Retention of trained employees has been a problem since they wrote the old song, “How You Gonna Keep’Em Down on the Farm,” but these days, it’s a particularly acute issue.
The reasons: Retiring baby boomers are about to leave the workforce in droves, with not enough trained younger workers to fill all their spots. Plus there’s intense competition for talent, due to the confluence of an improving economy and a scarcity of certain highly skilled workers.
With all this tumult, it was no surprise that on recent BLR and other surveys, retention showed up as the second most critical HR issue, right behind perennial front-runner, compliance with government regulations. After all, what’s the point of keeping a company running legally if the key people aren’t there to run it?
Fortunately, the HR community has begun to address the retention issue in a major way. And the consensus view emerging sees these as effective retention strategies:
–Identification. First, look around your organization and choose the jobs and the people who really make things go.

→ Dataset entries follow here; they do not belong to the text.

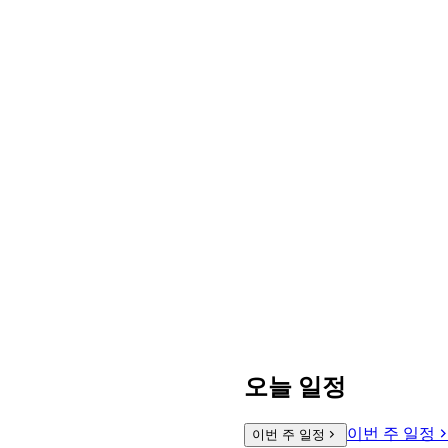
오늘 일정
이번 주 일정
이번 주 일정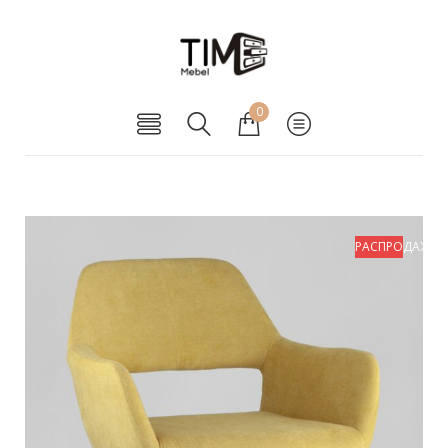
0
РАСПРОДАЖА!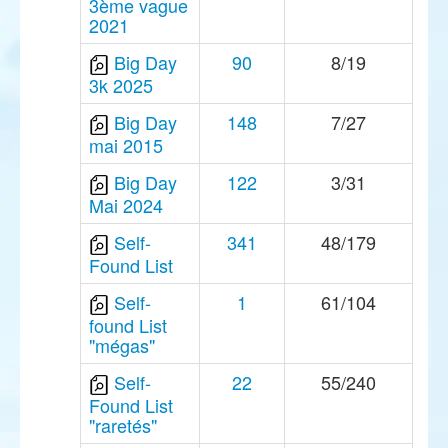
3ème vague
2021
Big Day
90
8/19
3k 2025
Big Day
148
7/27
mai 2015
Big Day
122
3/31
Mai 2024
Self-
341
48/179
Found List
Self-
1
61/104
found List
"mégas"
Self-
22
55/240
Found List
"raretés"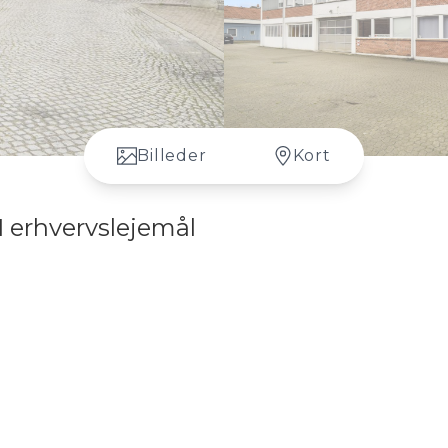
Billeder
Kort
1 erhvervslejemål
t på både Busstation og EUC Syd.
m Hilmar Finsens Gade og Ahlmannsvej, i et lukket område med gode
glejemål, 3 på 96 m² og en på 60 m², synligt beliggende ud til Hilmar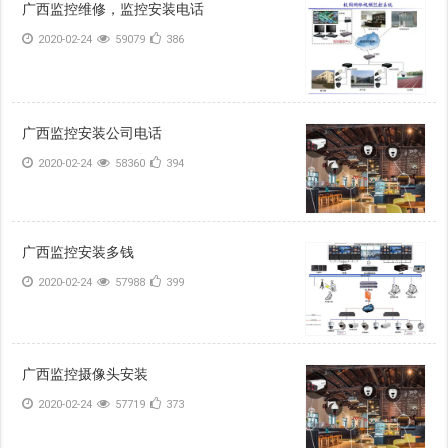
广西监控维修，监控安装电话
2020-02-24
59079
386
广西监控安装公司电话
2020-02-24
58360
394
广西监控安装多钱
2020-02-24
57988
399
广西监控摄像头安装
2020-02-24
57719
373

The two are not always synonymous. Sometimes a long-term employee in a noncritical job is a natural leader who inspires others. Such people are not easily replaced.
Then, say experts like Mark Murphy and Andrea-Burgio-Murphy, authors of The Deadly Sins of Employee Retention, understand that while treating all employees alike is a nice ideal, you’ve got to be willing to extend yourself in special ways to those most critically needed.
Communication- The Murphys, and others, recommend that your managers hold frequent one-on-one meetings with key personnel. Meetings that Dick Finnegan of Talentkeepers in Maitland, Florida, calls “stay interviews,” as opposed to exit interviews. Ask the employees what they like most about the job and what troubles them, even if the problem seems beyond the supervisor’s control.
Tell the employee, “I’ve written down what you’ve said and I promise every reasonable effort will be made to make these things happen,” Finnegan continues. “In exchange, I ask you to commit to immediately tell me if you ever consider looking for another job.”
What issues will such meetings likely uncover? Surprisingly, money doesn’t rank high on the list: Here’s what does:
–Quality of Supervision. This includes unclear expectations of what the job entails, supervisory failure to carry out promises, and general lack of recognition from all levels of management.
–Underutilization of Talent/Lack of Opportunity. Top performers like to use all their abilities, even beyond their usual job descriptions, and to have room to grow on the job. Take those opportunities away, and you’ll likely find them taken away by competitors.
–Perceived Lack of Fair Treatment, as compared with others, at the same or a similar level.
–Difficult Working Conditions. This usually comes up in connection with physically demanding or stiflingly boring labor. The antidote: job rotation to more comfortable conditions, every few hours if need be. Employers should also be flexible about time off.
–Lack of Trust in the Company’s Direction. Translation: If the crew feels the ship is starting to list, expect them to scurry to the lifeboats.
“Look for the ‘shoves’ and ‘tugs’ in your workplace,” say the Murphys, referring to factors that provoke, and prevent, leaving. “And take whatever action makes the situation better for high-performing employees.”